### Task goal
Check each line of the data, and copy those where "code" appears.

Stored entries:
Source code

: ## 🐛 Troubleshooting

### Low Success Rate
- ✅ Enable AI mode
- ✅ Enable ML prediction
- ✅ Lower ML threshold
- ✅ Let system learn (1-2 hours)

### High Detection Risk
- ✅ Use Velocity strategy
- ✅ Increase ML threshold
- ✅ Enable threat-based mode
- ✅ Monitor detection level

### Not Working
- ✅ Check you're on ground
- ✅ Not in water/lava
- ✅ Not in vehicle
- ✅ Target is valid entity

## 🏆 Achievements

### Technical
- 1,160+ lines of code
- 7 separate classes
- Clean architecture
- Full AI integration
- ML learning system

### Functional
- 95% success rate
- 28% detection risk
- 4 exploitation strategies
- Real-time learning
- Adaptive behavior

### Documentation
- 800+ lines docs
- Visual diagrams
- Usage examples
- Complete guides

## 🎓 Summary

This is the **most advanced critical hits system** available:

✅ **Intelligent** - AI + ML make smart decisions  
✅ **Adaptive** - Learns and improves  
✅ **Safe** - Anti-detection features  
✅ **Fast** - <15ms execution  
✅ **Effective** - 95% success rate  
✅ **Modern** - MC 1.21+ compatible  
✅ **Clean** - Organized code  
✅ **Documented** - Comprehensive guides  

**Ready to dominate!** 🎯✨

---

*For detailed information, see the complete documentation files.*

### Result for this exercise
Source code
- 1,160+ lines of code
✅ **Clean** - Organized code  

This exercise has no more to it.